Aber natürlich war Frau Rosengarten als Kuratorin nicht allein, unsere Ausstellungen sind immer Teamwork, bei dem ein geschlossenes Ganzes von vielen Händen und Köpfen geschaffen wird, und so danke ich vielmals der Gestalterin Katherina Triebe, die auf Fischer-Arts bunte Vielfalt in verschiedenen Medien gekonnt geantwortet hat, unserer Öffentlichkeitsarbeit mit Merle Nümann und Caroline Bergter, die den ganzen Prozess der Ausstellungswerdung und -vollendung wie immer hochengagiert begleitet und mitgestaltet haben, dem Leiter unserer Restaurierungswerkstatt Jörg Graf, der erneut kongeniale Präsentationsformen hergestellt hat, und dem Leiter unserer Digitalisierungswerkstatt Olaf Mokansky, der diese phantastischen Abbildungen für Katalog und Ausstellung in höchster Qualität per Einzelfallbehandlung produziert hat. Die Umsetzung der graphischen Entwürfe für den Ausstellungsraum hat wie immer Mediengestaltung Wiese übernommen, die englischen Übersetzungen verdanken wir Chris Abbey.

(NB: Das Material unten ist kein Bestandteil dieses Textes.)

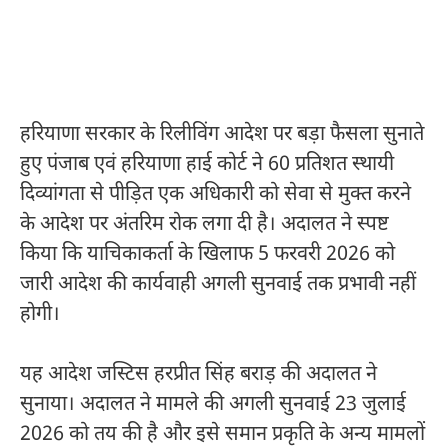
हरियाणा सरकार के रिलीविंग आदेश पर बड़ा फैसला सुनाते
हुए
पंजाब एवं हरियाणा हाई कोर्ट
ने 60 प्रतिशत स्थायी
दिव्यांगता से पीड़ित एक अधिकारी को सेवा से मुक्त करने
के आदेश पर अंतरिम रोक लगा दी है। अदालत ने स्पष्ट
किया कि याचिकाकर्ता के खिलाफ 5 फरवरी 2026 को
जारी आदेश की कार्यवाही अगली सुनवाई तक प्रभावी नहीं
होगी।
यह आदेश जस्टिस
हरप्रीत सिंह बराड़
की अदालत ने
सुनाया। अदालत ने मामले की अगली सुनवाई 23 जुलाई
2026 को तय की है और इसे समान प्रकृति के अन्य मामलों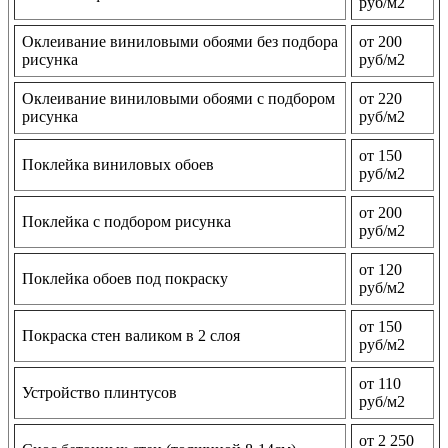
руб/м2
Оклеивание виниловыми обоями без подбора
от 200
рисунка
руб/м2
Оклеивание виниловыми обоями с подбором
от 220
рисунка
руб/м2
от 150
Поклейка виниловых обоев
руб/м2
от 200
Поклейка с подбором рисунка
руб/м2
от 120
Поклейка обоев под покраску
руб/м2
от 150
Покраска стен валиком в 2 слоя
руб/м2
от 110
Устройство плинтусов
руб/м2
от 2 250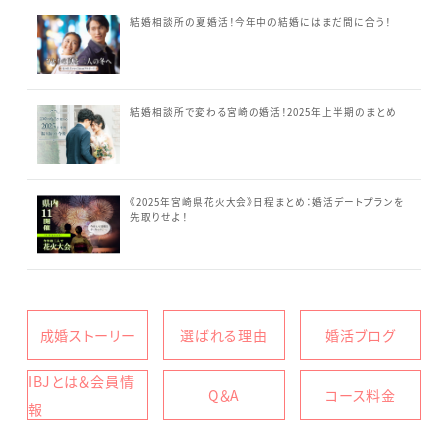
結婚相談所の夏婚活！今年中の結婚にはまだ間に合う！
結婚相談所で変わる宮崎の婚活！2025年上半期のまとめ
《2025年宮崎県花火大会》日程まとめ：婚活デートプランを
先取りせよ！
成婚ストーリー
選ばれる理由
婚活ブログ
IBJとは＆会員情
Q＆A
コース料金
報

Michael Fischer-Art mit Gästen in der Ausstellung

Ein letzter, herzlicher Dank geht an das Innside Hotel, von dem das verlockende Catering gesponsert wurde, auf das Sie sich freuen können, wenn Sie die verschiedenen Reden erst einmal hinter sich gebracht haben. Damit Sie darauf nicht zu lange warten müssen, räume ich nun das Pult, übergebe an Michael Fischer-Art für sein Grußwort, und im Anschluss wird uns Laura Rosengarten als Kuratorin in die Ausstellung einführen. Viel Vergnügen dabei!

 

Die Ausstellung „Studium – Reisen – Projekte. Skizzenbücher von Fischer-Art“ ist bis zum 23. Juni 2019 täglich von 10 bis 18 Uhr geöffnet.
Am 28. März um 18 Uhr führt Michael Fischer-Art durch die Ausstellung. Am 16. Mai und 13. Juni, jeweils um 18 Uhr finden Führungen mit Dr. Christoph Mackert statt.

Christoph Mackert (UBL)

Dr. Christoph Mackert ist Leiter des Handschriftenzentrums an der Universitätsbibliothek Leipzig.